Influence of microalgae cell wall characteristics on protein extractability and determination of nitrogen-to-protein conversion factors

Additional evidence about the influence of the cell wall physical and chemical characteristics on protein extractability was determined by calculating the conversion factors of five different microalgae known to have different cell wall composition, and their protein extracts.
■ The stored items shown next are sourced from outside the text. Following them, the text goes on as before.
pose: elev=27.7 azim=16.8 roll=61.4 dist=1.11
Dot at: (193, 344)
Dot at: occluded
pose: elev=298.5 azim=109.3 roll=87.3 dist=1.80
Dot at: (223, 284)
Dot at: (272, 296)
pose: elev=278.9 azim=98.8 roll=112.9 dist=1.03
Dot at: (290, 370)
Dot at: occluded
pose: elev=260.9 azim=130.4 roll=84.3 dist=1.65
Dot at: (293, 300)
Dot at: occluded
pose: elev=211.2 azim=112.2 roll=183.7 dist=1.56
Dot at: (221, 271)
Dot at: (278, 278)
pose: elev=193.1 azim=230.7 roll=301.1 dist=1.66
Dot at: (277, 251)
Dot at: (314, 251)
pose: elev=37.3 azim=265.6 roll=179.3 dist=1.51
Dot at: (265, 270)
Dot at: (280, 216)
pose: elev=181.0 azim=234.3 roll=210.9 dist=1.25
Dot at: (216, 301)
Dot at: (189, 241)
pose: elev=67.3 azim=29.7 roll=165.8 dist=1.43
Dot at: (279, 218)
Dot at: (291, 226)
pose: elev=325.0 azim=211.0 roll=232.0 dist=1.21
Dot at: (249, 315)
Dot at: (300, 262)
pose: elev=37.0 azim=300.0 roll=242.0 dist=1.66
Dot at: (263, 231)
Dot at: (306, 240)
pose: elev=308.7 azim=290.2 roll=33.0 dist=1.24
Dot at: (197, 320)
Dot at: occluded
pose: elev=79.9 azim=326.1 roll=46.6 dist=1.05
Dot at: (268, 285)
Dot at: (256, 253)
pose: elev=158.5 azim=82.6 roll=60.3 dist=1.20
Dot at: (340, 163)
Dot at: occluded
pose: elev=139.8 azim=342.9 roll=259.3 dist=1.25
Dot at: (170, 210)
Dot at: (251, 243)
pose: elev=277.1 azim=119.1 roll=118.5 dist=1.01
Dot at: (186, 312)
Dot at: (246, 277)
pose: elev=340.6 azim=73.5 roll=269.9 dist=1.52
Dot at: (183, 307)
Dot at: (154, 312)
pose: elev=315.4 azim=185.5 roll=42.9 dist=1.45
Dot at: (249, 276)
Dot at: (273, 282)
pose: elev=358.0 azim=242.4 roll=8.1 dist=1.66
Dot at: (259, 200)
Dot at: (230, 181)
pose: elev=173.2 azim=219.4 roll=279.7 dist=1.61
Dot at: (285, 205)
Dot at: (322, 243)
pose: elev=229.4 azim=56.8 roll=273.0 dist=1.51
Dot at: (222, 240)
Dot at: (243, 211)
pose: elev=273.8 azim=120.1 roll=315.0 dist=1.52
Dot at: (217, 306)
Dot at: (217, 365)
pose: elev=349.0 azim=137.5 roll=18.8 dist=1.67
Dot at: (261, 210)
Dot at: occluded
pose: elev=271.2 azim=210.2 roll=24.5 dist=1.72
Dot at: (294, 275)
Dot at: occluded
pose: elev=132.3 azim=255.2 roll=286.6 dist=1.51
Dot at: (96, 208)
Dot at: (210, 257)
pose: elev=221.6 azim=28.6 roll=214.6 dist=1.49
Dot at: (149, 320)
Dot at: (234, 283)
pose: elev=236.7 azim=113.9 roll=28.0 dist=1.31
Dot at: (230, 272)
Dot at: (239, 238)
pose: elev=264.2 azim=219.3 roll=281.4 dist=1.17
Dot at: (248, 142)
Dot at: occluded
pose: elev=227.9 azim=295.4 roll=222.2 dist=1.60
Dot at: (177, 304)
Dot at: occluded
The conversion factors obtained for crude rigid cell walled Chlorella vulgaris, Nannochloropsis oculata and Haematococcus pluvialis were 6.35, 6.28 and 6.25, respectively, but for their protein extracts the values were lower with 5.96, 5.86 and 5.63. On the other hand, conversion factor obtained for fragile cell walled microalgae Porphyridium cruentum and Athrospira platensis was 6.35 for the former and 6.27 for the latter, with no significant difference for their protein extract with 6.34 for the former and 6.21 for the latter. In addition, the highest hydro-soluble protein percentage recovered from total protein was for P. cruentum 80.3 % and A. platensis 69.5 % but lower for C. vulgaris with 43.3 %, N. oculata with 33.3 % and H. pluvialis with 27.5 %. The study spotted the light on the influence of the cell wall on evaluating the conversion factor and protein extractability. In addition, it showed the necessity of finding the conversion factor every time accurate protein quantification is required, and proved that there is not a universal conversion factor that can be recommended.